|We also require all our authors write only "missives"|
instead of letters, and ask everyone how the
"day/afternoon/evening finds them"
instead of just saying hi.
It's a small price to pay to have a
"Simply The Best"/"You're The Best" mashup
play over the P.A. system whenever one of
our writers walks into the clubhouse.
I love The New Yorker. I do. Though I especially their weekly offering of short fiction, TNY helps me look like I eruditely understand the nuance and complexity of news in a world where most people's current events awareness comes from Facebook macros (posted by an insular bubble of their friends...who haven't blocked or been blocked by them....as part of an algorithm that shows you more of what you "like.") The New Yorker offers smart writing and good journalism.
However, sometimes The New Yorker is on the "chic" side of linguistic kerfuffles lest their reputation for being the biggest ponces in periodic literature be endangered. The apparently react to the accusation that linguistic elitism is classist (and often racist) by hopping into their Audis and driving off to play tennis. Their recent very noticeable scourge of any forms of myriad as a noun is a pretty good example. Every issue has myriad incidences of the word only ever as an adjective, even though as Merriam-Webster attests, there are a myriad of precedents for its use as either noun or adjective:
"Recent criticism of the use of myriad as a noun, both in the plural form myriads and in the phrase 'a myriad of,' seems to reflect a mistaken belief that the word was originally and is still properly only an adjective.... however, the noun is in fact the older form, dating to the 16th century. The noun myriad has appeared in the works of such writers as Milton (plural myriads) and Thoreau (a myriad of), and it continues to occur frequently in reputable English."

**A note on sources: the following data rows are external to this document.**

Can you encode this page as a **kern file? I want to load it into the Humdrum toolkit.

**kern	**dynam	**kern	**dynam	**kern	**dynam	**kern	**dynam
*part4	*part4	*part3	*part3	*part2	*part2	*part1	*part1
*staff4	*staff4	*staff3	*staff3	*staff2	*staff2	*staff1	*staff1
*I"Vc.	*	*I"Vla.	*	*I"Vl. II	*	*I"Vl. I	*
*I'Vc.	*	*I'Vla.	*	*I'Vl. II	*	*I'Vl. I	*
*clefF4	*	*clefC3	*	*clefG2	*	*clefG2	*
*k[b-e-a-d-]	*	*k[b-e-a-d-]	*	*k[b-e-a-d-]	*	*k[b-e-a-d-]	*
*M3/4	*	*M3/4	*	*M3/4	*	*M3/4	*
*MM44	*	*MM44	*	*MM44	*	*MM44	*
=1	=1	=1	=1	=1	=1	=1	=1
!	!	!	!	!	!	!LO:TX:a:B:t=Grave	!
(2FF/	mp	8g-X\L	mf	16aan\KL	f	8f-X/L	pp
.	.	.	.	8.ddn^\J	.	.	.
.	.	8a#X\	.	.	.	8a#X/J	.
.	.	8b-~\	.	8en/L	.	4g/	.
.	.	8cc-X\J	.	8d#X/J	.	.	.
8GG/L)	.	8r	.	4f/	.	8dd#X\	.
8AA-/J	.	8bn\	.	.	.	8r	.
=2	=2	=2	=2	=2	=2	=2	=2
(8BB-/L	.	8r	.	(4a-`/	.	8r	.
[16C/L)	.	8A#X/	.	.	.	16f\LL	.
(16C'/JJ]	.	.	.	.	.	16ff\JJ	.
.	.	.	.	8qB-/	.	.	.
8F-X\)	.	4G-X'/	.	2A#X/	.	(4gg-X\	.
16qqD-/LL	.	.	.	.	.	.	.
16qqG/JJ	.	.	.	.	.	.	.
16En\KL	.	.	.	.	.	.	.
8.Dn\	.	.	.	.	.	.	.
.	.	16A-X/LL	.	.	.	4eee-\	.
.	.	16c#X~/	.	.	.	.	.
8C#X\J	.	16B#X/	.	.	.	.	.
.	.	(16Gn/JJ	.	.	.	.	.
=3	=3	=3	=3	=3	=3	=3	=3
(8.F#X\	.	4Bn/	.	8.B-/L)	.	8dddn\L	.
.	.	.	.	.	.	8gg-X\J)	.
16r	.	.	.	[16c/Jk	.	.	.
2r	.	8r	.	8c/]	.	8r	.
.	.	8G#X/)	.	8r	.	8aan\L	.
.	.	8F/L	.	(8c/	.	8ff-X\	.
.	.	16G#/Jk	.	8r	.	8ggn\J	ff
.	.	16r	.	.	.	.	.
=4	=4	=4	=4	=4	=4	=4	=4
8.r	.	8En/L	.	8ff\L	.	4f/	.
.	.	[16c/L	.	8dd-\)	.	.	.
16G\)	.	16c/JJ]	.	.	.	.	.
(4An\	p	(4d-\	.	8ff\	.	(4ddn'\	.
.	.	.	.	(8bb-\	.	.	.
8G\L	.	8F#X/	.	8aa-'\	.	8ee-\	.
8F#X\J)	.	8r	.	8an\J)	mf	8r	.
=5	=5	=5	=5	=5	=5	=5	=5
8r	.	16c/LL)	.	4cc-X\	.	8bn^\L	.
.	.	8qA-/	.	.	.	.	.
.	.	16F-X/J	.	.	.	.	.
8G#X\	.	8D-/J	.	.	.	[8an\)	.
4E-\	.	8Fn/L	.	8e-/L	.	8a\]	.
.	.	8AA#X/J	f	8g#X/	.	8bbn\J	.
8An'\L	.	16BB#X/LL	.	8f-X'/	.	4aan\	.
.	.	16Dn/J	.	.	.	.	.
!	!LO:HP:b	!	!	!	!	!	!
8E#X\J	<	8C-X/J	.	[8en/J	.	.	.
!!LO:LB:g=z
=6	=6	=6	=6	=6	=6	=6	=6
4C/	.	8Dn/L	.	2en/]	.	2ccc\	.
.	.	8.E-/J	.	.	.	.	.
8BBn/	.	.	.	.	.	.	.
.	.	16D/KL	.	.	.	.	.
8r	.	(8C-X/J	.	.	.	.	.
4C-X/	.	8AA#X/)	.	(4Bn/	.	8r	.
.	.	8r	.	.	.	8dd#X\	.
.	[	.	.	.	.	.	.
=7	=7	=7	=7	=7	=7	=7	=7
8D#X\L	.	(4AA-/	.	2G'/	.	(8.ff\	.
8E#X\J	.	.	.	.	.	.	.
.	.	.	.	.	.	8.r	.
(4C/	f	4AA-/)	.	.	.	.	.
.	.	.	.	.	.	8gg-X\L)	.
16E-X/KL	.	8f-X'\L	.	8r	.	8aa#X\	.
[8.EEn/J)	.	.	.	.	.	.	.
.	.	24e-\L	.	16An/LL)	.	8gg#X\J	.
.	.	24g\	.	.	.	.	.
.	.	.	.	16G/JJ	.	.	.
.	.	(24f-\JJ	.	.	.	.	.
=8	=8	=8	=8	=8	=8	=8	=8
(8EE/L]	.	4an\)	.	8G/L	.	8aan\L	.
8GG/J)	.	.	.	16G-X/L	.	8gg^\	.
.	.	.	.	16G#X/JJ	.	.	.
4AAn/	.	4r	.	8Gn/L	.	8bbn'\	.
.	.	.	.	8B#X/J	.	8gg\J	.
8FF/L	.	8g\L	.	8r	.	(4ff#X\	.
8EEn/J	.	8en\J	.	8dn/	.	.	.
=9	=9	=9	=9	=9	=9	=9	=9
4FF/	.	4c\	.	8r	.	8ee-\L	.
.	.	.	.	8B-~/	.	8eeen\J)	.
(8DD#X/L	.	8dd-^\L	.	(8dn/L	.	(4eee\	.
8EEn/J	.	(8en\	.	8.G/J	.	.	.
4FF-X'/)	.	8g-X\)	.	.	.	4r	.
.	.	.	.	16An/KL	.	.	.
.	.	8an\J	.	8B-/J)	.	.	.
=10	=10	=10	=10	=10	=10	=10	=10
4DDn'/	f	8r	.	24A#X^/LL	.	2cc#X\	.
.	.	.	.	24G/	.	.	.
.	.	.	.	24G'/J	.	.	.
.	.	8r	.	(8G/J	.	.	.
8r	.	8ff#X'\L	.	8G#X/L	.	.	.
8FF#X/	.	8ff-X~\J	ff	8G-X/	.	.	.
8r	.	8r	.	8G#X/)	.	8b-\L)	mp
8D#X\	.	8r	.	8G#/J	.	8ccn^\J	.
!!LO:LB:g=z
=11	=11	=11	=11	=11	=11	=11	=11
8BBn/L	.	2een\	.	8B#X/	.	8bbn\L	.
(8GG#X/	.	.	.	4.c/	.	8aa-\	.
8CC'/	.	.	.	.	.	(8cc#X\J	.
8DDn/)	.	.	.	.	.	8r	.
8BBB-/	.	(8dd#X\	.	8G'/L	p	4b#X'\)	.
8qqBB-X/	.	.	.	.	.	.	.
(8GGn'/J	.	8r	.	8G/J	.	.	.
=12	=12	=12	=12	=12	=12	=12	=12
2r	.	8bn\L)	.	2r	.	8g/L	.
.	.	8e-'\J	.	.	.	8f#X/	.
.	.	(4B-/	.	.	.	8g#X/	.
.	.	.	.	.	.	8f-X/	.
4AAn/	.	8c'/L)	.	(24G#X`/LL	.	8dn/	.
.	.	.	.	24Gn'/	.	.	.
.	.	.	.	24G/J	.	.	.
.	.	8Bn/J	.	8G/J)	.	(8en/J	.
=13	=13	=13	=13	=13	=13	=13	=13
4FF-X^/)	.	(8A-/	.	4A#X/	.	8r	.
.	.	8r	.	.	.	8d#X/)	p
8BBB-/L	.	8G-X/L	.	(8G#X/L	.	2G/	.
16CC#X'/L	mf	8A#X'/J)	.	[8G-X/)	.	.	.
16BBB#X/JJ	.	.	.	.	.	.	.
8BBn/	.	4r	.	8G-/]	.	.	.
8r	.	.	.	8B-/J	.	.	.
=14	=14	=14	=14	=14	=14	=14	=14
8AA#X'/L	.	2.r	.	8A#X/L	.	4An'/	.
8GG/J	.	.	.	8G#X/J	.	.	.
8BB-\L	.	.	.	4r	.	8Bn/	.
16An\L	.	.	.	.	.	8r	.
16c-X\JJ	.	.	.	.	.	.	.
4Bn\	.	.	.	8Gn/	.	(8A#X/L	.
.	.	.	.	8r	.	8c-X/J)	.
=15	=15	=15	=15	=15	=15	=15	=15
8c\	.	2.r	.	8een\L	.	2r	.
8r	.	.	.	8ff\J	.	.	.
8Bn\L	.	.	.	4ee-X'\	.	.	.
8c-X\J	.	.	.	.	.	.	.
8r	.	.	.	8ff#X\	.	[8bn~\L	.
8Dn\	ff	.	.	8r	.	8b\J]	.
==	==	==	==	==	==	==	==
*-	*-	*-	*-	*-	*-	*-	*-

Maybe they're all too busy sipping brandy in the cloakroom to bother investigating the actual origins of their snobbery. Or maybe they know that they are just SO. FUCKING. GOOD! at print journalism (in a world where it is very nearly dead) that we just won't be able to quit them, no matter how eccentric and anachronistic they become.
My myriad proclivities are redeemed. (See what I did there?)
Or as I say when I'm NOT reading The New Yorker: "Neener neener!"